Desde que HBO anunció una nueva adaptación de Harry Potter, la mayoría de las conversaciones han girado en torno al reparto o a la fidelidad de los libros. Sin embargo, existe un aspecto mucho más importante que podría marcar la diferencia entre una buena serie y una adaptación inolvidable: la forma en la que se representa la magia.
Las películas de Warner Bros. construyeron un universo visual espectacular, pero a medida que avanzaba la saga muchos fans comenzaron a notar un cambio. Los hechizos dejaron de sentirse extraordinarios y acabaron convirtiéndose, en demasiadas ocasiones, en simples destellos de luz lanzados desde una varita. La serie de HBO tiene ahora la oportunidad de recuperar el verdadero significado de la magia en el Mundo Mágico.
La magia era mucho más que lanzar hechizos
En Harry Potter y la piedra filosofal, J. K. Rowling presenta un universo donde la magia está presente en cada rincón. No solo aparece durante los duelos o las grandes batallas, sino también en los pequeños detalles cotidianos.
Las escaleras cambian de lugar por voluntad propia. Los retratos mantienen conversaciones entre ellos. Las armaduras se mueven por los pasillos. Las velas flotan sobre el Gran Comedor. Las cartas de Hogwarts invaden la casa de los Dursley. Incluso los objetos más comunes poseen comportamientos imposibles.
Ese ambiente convierte a Hogwarts en un lugar vivo, impredecible y fascinante.
Con el paso de las películas, gran parte de esa sensación fue desapareciendo. El tono más oscuro de las últimas entregas hizo que el castillo pareciera menos mágico y más cercano a un escenario medieval donde la atención se centraba casi exclusivamente en el conflicto contra Voldemort.
Hogwarts debe volver a sorprender
Uno de los mayores beneficios del formato televisivo es el tiempo.

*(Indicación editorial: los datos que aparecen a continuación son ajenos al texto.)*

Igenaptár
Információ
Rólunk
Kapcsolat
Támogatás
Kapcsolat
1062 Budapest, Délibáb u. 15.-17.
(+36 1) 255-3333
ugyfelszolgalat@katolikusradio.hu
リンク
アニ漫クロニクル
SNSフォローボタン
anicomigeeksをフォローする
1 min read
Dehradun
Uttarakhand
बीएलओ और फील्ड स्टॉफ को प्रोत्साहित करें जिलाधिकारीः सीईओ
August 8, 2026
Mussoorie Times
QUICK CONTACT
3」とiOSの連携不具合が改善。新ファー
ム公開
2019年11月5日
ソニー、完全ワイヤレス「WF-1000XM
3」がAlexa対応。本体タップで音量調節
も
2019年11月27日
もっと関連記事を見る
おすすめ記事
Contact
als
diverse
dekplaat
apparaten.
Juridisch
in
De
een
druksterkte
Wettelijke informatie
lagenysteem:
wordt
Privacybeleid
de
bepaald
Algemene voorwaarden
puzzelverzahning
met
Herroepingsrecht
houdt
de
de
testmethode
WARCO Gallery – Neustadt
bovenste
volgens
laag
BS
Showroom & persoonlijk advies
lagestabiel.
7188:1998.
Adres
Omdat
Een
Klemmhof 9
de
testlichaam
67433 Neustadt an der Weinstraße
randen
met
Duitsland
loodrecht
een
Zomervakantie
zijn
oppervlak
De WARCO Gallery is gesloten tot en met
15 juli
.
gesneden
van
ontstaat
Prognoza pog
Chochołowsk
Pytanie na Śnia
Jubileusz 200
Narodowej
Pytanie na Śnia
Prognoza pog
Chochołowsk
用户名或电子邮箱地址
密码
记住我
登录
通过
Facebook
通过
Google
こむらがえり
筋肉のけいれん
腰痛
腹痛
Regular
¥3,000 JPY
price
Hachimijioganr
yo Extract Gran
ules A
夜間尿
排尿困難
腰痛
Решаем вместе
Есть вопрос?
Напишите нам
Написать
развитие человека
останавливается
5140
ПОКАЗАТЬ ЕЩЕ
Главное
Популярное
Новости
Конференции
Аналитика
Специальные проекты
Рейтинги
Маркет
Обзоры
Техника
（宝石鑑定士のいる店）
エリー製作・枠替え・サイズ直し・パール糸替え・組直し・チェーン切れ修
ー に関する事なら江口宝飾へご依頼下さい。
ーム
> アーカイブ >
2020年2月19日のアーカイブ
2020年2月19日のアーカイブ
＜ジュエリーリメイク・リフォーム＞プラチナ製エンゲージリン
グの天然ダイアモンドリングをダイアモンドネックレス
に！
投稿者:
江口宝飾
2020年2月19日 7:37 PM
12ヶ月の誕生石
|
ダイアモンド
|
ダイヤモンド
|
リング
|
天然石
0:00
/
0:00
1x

Mientras que Harry Potter y la piedra filosofal tuvo que condensar más de 220 páginas en poco más de dos horas y media, la primera temporada de HBO dispondrá de varias horas para desarrollar la historia con mucho más detalle.
Eso significa que la serie podrá detenerse en escenas que nunca fueron imprescindibles para la trama, pero sí para construir la atmósfera del castillo:
- Los fantasmas recorriendo los pasillos durante la noche.
- Los cuadros cambiando de ubicación.
- Las cocinas ocultas donde trabajan los elfos domésticos.
- Las clases de Encantamientos o Herbología mostrando magia más allá del combate.
- ...
Son pequeños momentos que ayudan a comprender por qué Harry siente que Hogwarts es el primer lugar al que realmente puede llamar hogar.
La magia también define a los personajes
En los libros, cada mago utiliza la magia de forma diferente:
- Hermione destaca por la precisión técnica de sus hechizos.
- Ron suele confiar más en la improvisación.
- Los gemelos Weasley utilizan la magia para crear bromas e inventos.
- McGonagall demuestra una elegancia extraordinaria en la Transfiguración.
- Snape convierte las Pociones en una disciplina casi artística.
- Dumbledore parece capaz de realizar prodigios sin apenas esfuerzo.
Las películas mostraron parte de estas diferencias, pero el ritmo cinematográfico impedía explorarlas con profundidad. Una serie puede convertir la magia en una extensión de la personalidad de cada personaje, igual que ocurre en las novelas.
Recuperar el asombro del primer libro
Quizá el mayor reto de HBO no sea hacer mejores efectos especiales que los de las películas.
El verdadero desafío consiste en devolver al espectador la sensación que experimentó Harry la primera vez que cruzó el andén 9¾.
Porque Harry Potter nunca fue únicamente una historia sobre hechizos o criaturas fantásticas. Fue la historia de un niño que descubrió un mundo donde absolutamente todo parecía imposible… y, al mismo tiempo, completamente real.
Si la serie consigue que el espectador vuelva a mirar Hogwarts con esa mezcla de curiosidad, sorpresa y admiración, habrá logrado algo que va mucho más allá de una adaptación fiel. Habrá recuperado la esencia de la magia que hizo única a la saga desde la primera página.